When was the last time you saw a group of 20-year-old GAA lads walking down the street? My guess is they were all dressed in a pair of skinny tracksuit bottoms, a quarter zip and had a 2 Litre bottle of water in their hands.
As well as that, you can usually spot the GAA players in the office as the ones who have the big bottles of water on their desks.
So it's clear that hydration is a big focus in the GAA, but are we doing it right?
Why Hydration is Important
Thirst begins to occur when you've lost 1-2% of your bodyweight in water, and at 2%, performance starts to deteriorate. One reason is related to the fact that as we exercise intensely, hydrogen ions build up in the blood, creating an acidic environment in the blood in the muscles being used. This is responsible for the burning feeling we get that is often described as lactic acid.
Since the blood is primarily made up of water, the less water it contains, the quicker the concentration of hydrogen ions increases, the quicker we get that burning sensation, and the quicker exercise performance diminishes. Keeping hydrated can help postpone this.

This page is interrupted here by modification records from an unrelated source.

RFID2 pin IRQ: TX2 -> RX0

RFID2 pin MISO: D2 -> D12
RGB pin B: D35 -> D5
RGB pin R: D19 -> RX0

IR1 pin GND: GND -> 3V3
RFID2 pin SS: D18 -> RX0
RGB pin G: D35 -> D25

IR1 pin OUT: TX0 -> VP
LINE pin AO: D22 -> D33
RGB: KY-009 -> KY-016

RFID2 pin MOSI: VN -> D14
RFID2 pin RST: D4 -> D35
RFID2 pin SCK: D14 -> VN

People often confuse thirst with hunger, and for that reason, keeping hydrated can help avoid extra snacking. Drinking water regularly throughout the day can also help postpone hunger.

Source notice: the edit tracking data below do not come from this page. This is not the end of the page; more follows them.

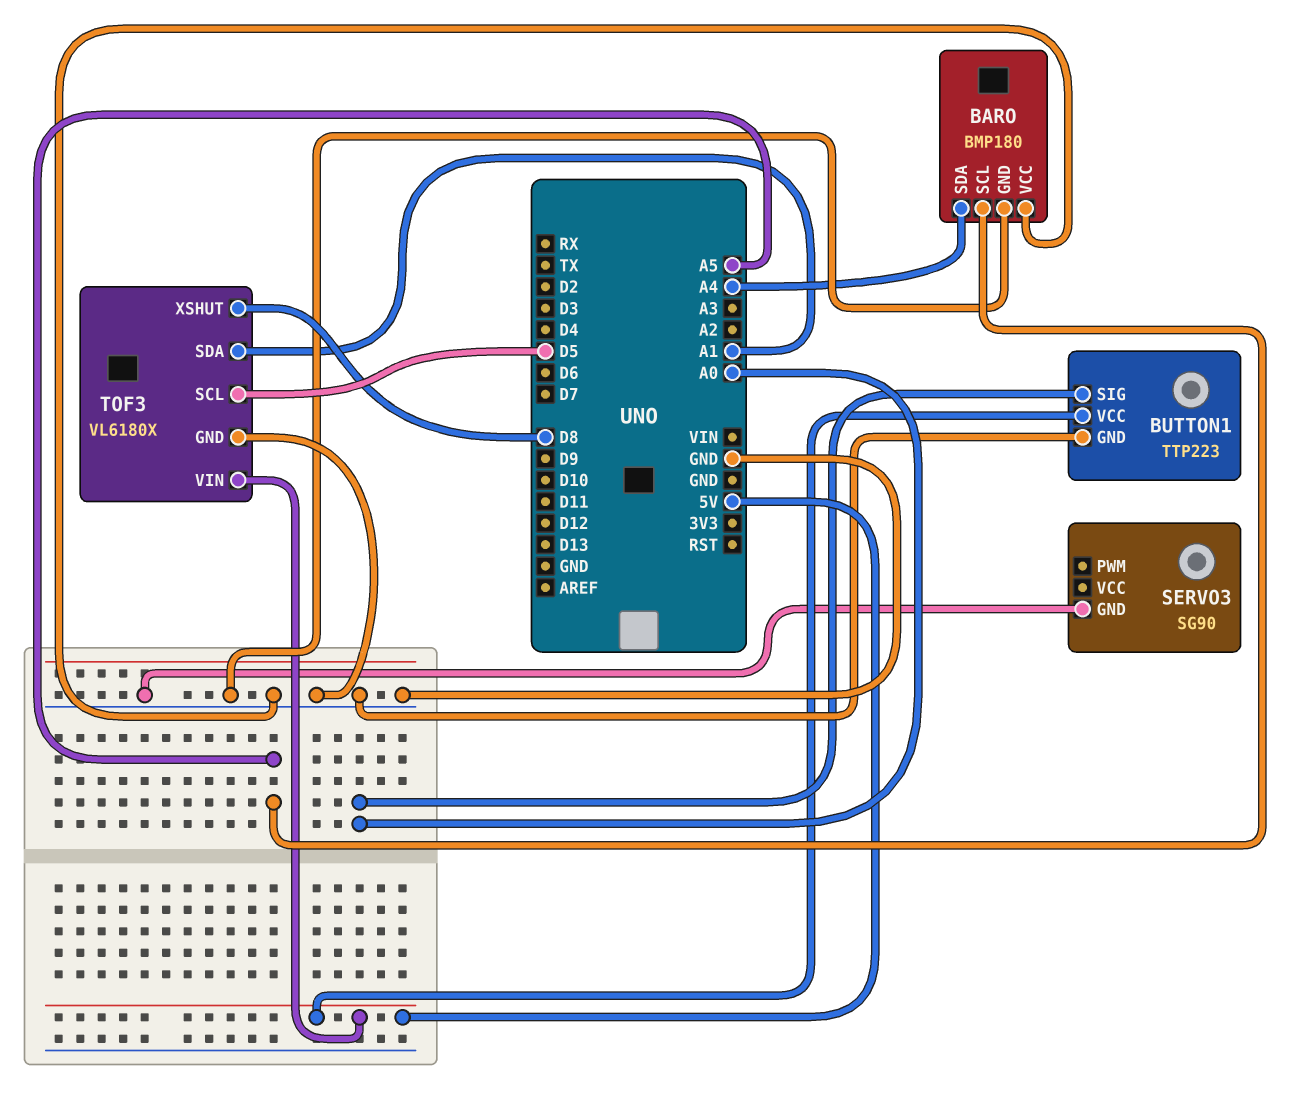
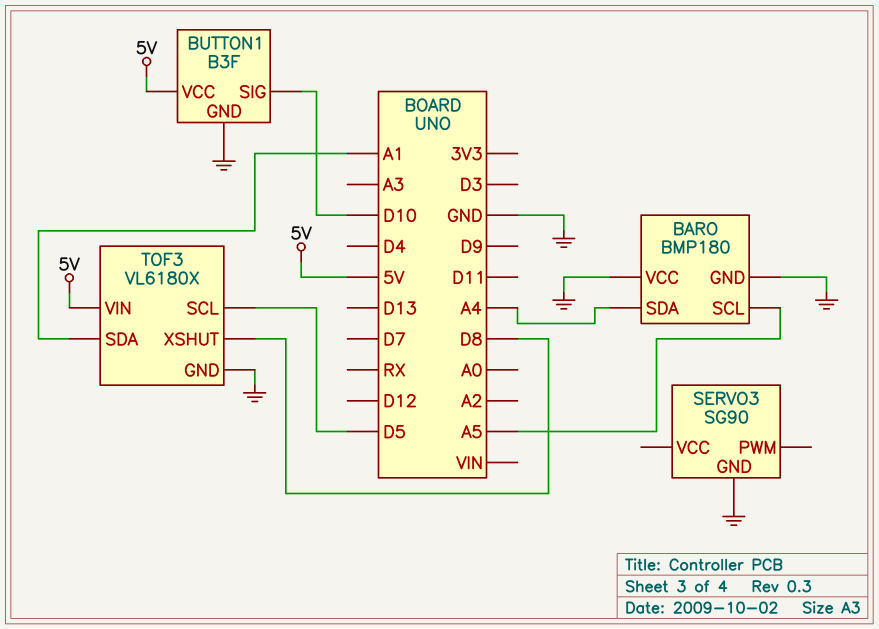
BUTTON1: TTP223 -> B3F
BUTTON1 pin SIG: A0 -> D10

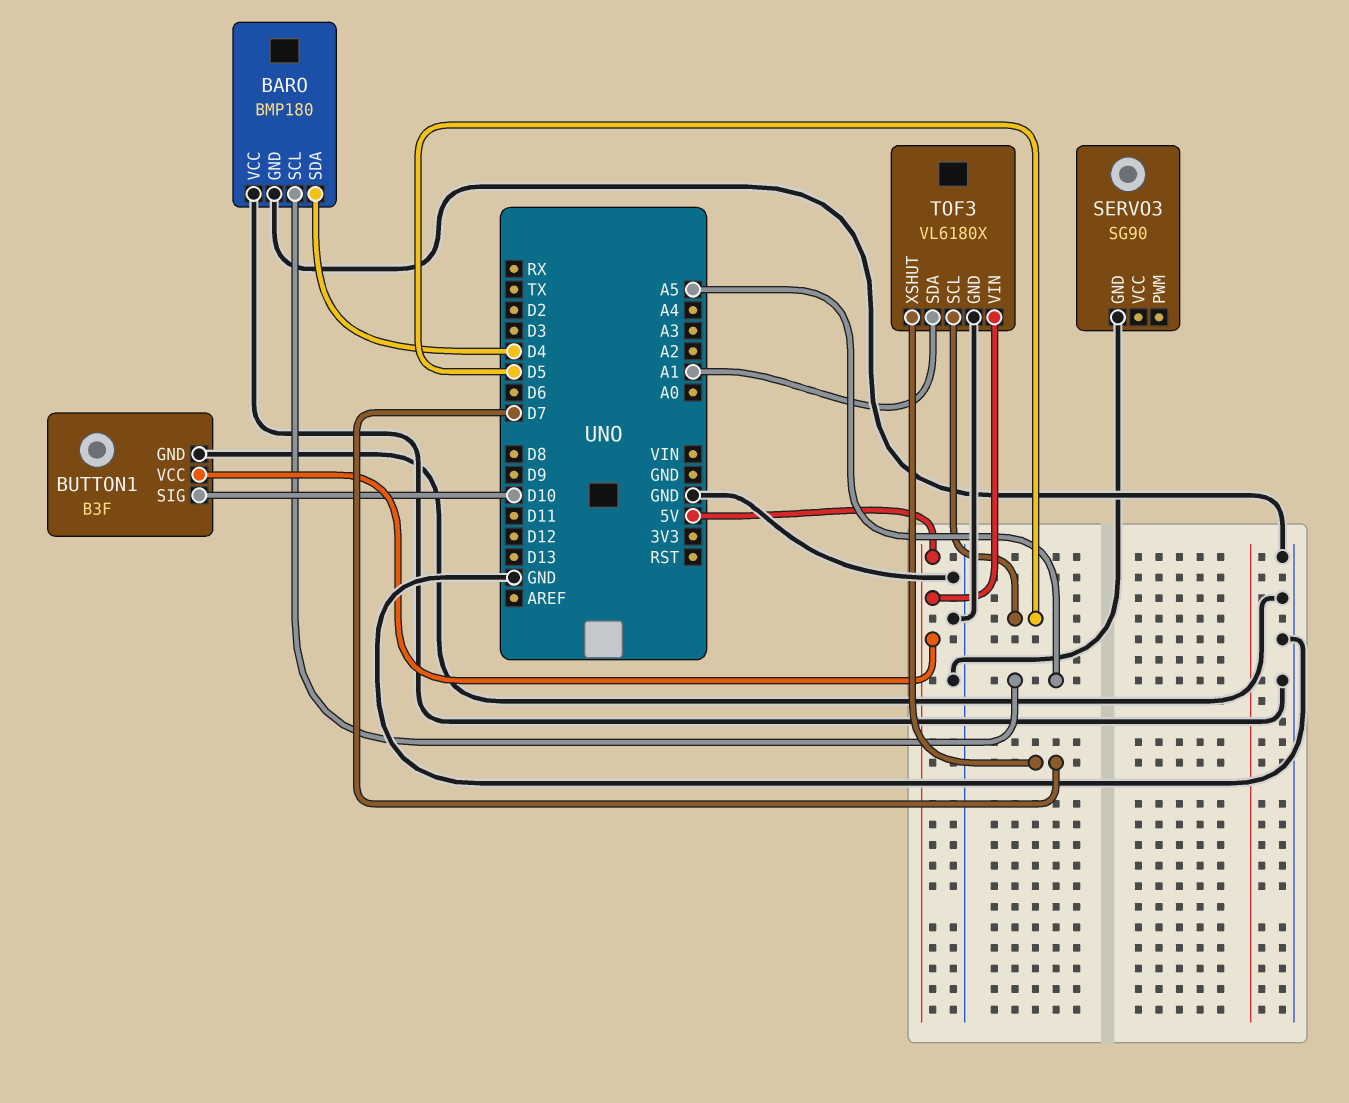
BARO pin SDA: A4 -> D4
TOF3 pin XSHUT: D8 -> D7

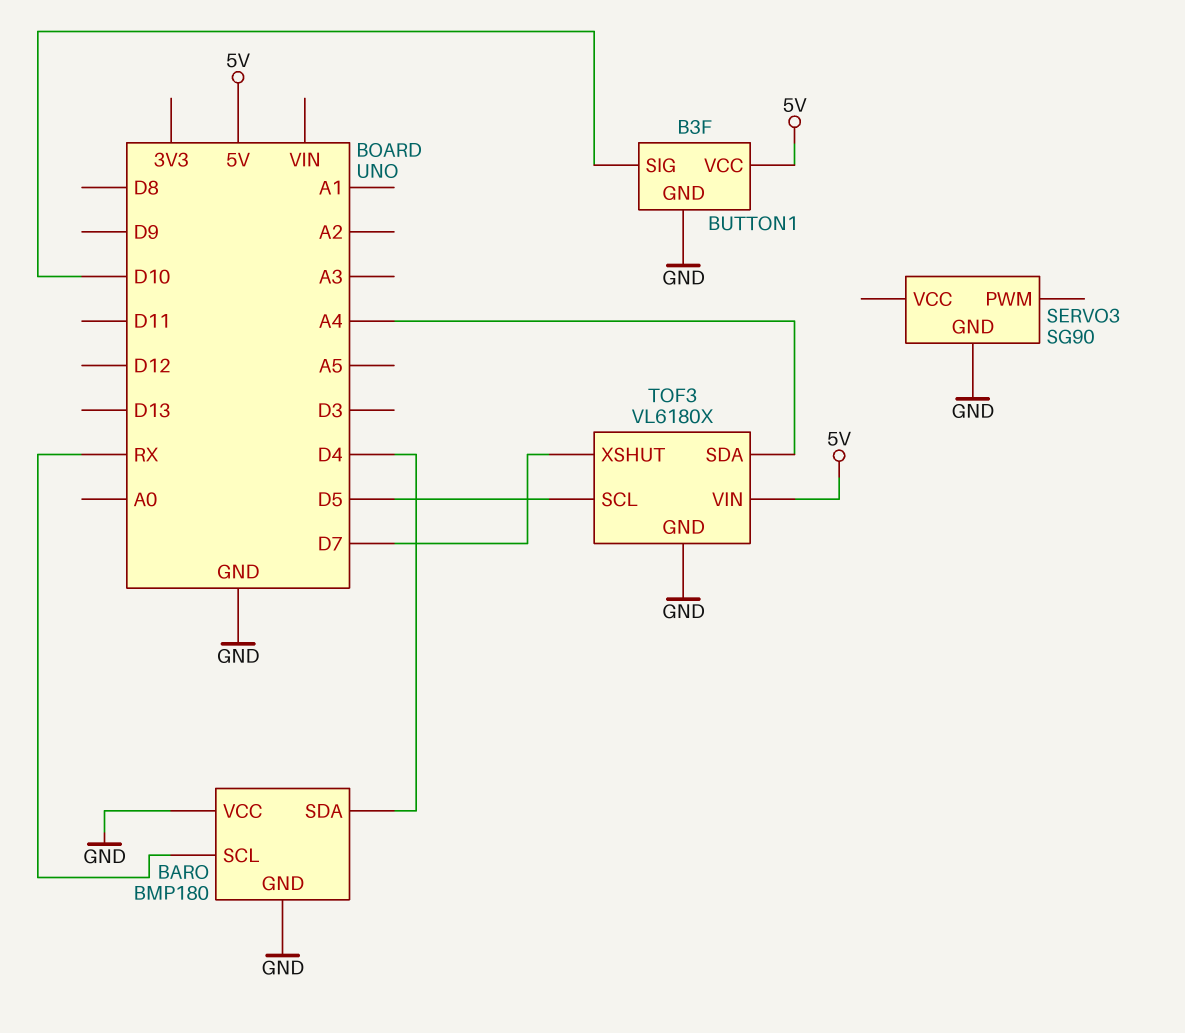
BARO pin SCL: A5 -> RX
TOF3 pin SDA: A1 -> A4

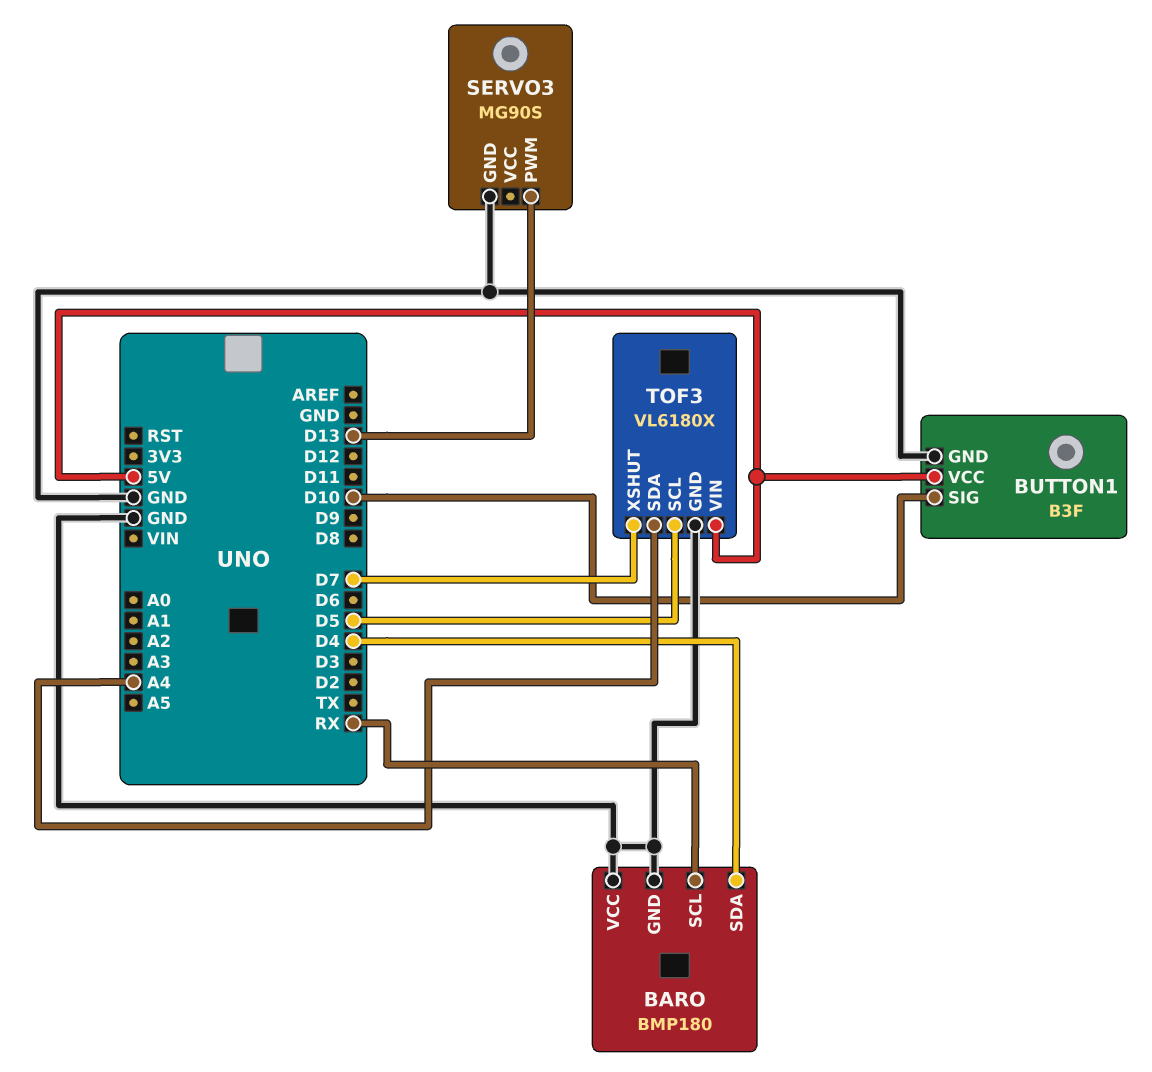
SERVO3: SG90 -> MG90S
SERVO3 pin PWM: none -> D13

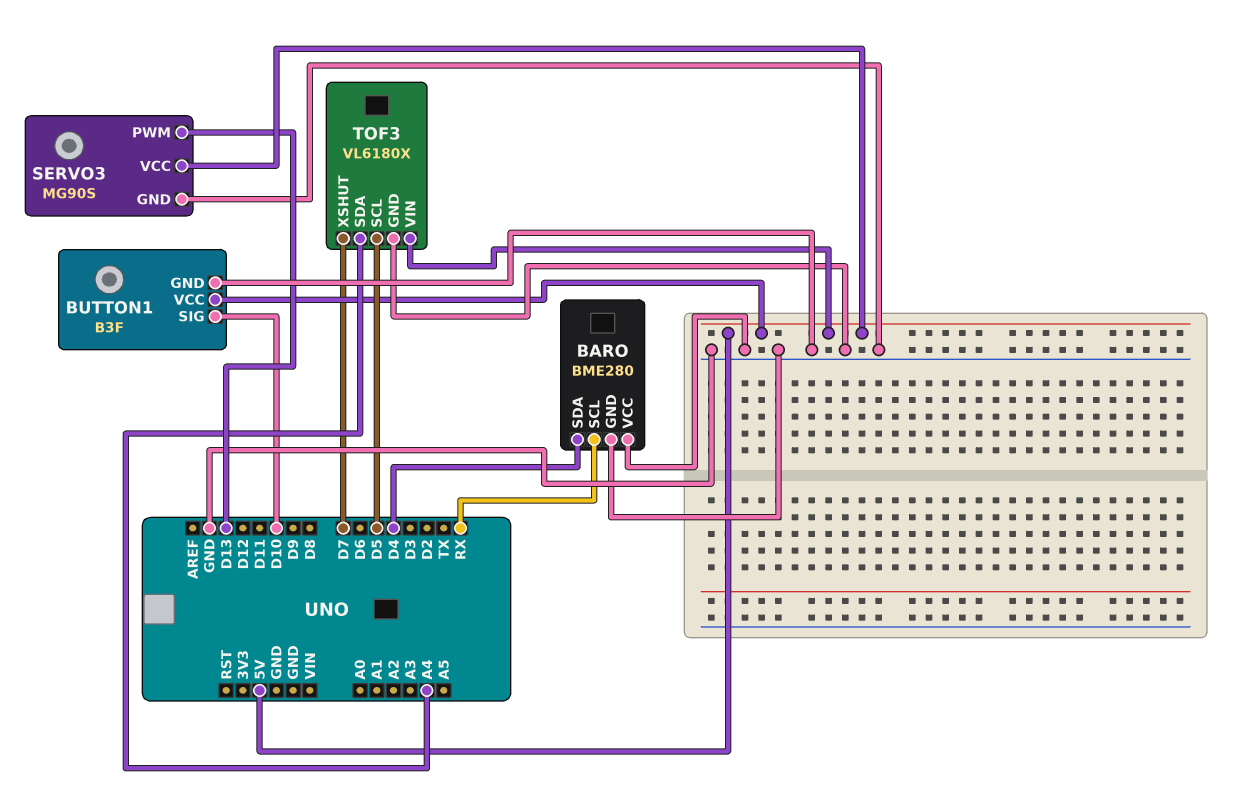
BARO: BMP180 -> BME280
SERVO3 pin VCC: none -> 5V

Keeping hydrated can help with muscle gain, mainly through the improved performance mentioned earlier. Long-term, keeping hydrated can also help avoid injury, by keeping the joints lubricated and supple.
An array of health benefits goes along with keeping hydrated, including improved digestion of food, transport of nutrients, cognition and potentially even mood.
Is it Just Water That Counts?
Contrary to popular belief, most liquids (except alcohol) contribute to your fluid intake, including tea and coffee! Yes, coffee can cause you to excrete extra fluid, but studies have shown that the extra fluid excreted is less than the extra fluid taken in, leading to a net-hydrating effect.
It is worth noting that a lot of drinks, such as energy drinks and coffee (if milky or with added sugar) contain calories, and if you are adding in extra amounts of these to increase fluid intake, those extra calories need accounted for.
Also, foods with high water content (usually fruits and vegetables) will contribute to hydration lvels.
How Much to Drink?
The amount of water required is very much based on individual's physical attributes, activity levels and sweat rate, but a decent place to start is about 1L of fluid per 25kg of bodyweight. From there, you can monitor your urine colour and frequency, aiming for about 5 clear urinations per day (the first one won't be clear). If this is not the case, then it could be worth increasing your fluid intake.
During exercise, it can be a good idea to consume about 1L per hour of exercise, and continue to sip away on water in the hours that follow, to replace the fluids you've lost.